Die Unterscheidung zwischen Mikro- und Makrotoponomastik sei rechtlich
nicht gedeckt. Im Grunde würden auch den Landeshauptmann andere Dinge
mehr interessieren. Zum Brennertunnel würde man im Landtag schneller zu
einer Entscheidung kommen, zur Toponomastik werde es hier nie zu einer
Entscheidung kommen. Mit solchen Vorschlägen vergeude man nur Zeit.
Es werde immer der Faschismus ins Feld geführt bei dieser Diskussion.

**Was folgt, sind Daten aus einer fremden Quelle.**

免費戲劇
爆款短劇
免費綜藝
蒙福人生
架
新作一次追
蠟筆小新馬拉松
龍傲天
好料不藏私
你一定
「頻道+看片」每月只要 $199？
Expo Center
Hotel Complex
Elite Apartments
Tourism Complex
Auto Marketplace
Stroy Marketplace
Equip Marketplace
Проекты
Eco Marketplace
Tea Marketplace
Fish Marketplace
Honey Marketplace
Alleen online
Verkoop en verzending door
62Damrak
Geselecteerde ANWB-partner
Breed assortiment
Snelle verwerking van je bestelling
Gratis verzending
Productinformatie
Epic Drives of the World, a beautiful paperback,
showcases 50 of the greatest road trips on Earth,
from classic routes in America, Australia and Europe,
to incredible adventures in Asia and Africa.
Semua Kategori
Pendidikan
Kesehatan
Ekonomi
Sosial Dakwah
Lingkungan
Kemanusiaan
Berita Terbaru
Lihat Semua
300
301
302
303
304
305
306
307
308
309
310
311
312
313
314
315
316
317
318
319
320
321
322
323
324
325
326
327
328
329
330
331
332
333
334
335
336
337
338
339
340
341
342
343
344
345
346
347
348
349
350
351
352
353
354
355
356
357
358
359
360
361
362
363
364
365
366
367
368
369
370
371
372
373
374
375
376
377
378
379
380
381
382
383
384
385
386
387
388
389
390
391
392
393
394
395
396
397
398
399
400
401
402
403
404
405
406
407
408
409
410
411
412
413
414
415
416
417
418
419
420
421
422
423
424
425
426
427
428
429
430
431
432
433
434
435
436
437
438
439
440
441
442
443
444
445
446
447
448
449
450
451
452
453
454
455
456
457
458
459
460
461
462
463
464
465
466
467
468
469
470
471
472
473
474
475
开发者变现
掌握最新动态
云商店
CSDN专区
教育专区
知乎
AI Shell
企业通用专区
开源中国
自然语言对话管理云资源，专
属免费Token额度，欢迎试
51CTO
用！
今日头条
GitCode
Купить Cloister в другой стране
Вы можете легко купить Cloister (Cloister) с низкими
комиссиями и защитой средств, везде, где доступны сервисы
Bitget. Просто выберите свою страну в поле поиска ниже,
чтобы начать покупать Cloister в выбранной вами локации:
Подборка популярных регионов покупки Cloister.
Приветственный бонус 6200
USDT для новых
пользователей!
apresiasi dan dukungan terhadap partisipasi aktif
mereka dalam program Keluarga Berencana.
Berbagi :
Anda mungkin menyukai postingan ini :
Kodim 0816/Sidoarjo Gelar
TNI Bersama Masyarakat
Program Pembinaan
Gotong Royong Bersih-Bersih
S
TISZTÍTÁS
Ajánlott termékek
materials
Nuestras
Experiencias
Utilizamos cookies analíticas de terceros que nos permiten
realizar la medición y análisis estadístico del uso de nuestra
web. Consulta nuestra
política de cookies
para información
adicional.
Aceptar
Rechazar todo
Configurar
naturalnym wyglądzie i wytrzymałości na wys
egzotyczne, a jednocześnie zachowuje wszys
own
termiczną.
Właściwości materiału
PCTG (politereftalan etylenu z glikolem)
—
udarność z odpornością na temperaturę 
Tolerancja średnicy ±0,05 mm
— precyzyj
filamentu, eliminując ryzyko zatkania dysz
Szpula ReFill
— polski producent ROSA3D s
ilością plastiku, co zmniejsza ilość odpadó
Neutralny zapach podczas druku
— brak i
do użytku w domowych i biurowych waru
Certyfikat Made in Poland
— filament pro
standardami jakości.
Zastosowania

Es sei nun einmal so, dass die Italianità in Südtirol mit dem
Faschismus gekommen sei. Somit sei auch klar, dass alle italienischen
Denkmäler aus dieser Zeit stammten – die Italiener in Südtirol hätten
keine Renaissance und kein Mittelalter, auf das sie zurückblicken
könnten. Deswegen könne man aber nicht behaupten, die Italiener in
Südtirol seien Faschisten. Die einzige Straße in Bozen mit Fahrbahn,
Fahrradweg und Gehsteig sei übrigens die Italienallee, die unter dem
Faschismus erbaut wurde, die späteren Gemeindeväter seien dazu nicht
imstande gewesen.
Die deutschsprachigen Südtiroler seien unter dem Faschismus unterdrückt
worden, und Oswald Ellecosta habe richtig gesehen, wenn er meinte, sie
hätte die Wehrmacht als Befreier gesehen. Umgekehrt seien die Italiener
nicht als Faschisten nach Bozen gekommen, sondern weil sie eine Arbeit
gesucht hätten.
Die Debatte wird morgen wieder aufgenommen.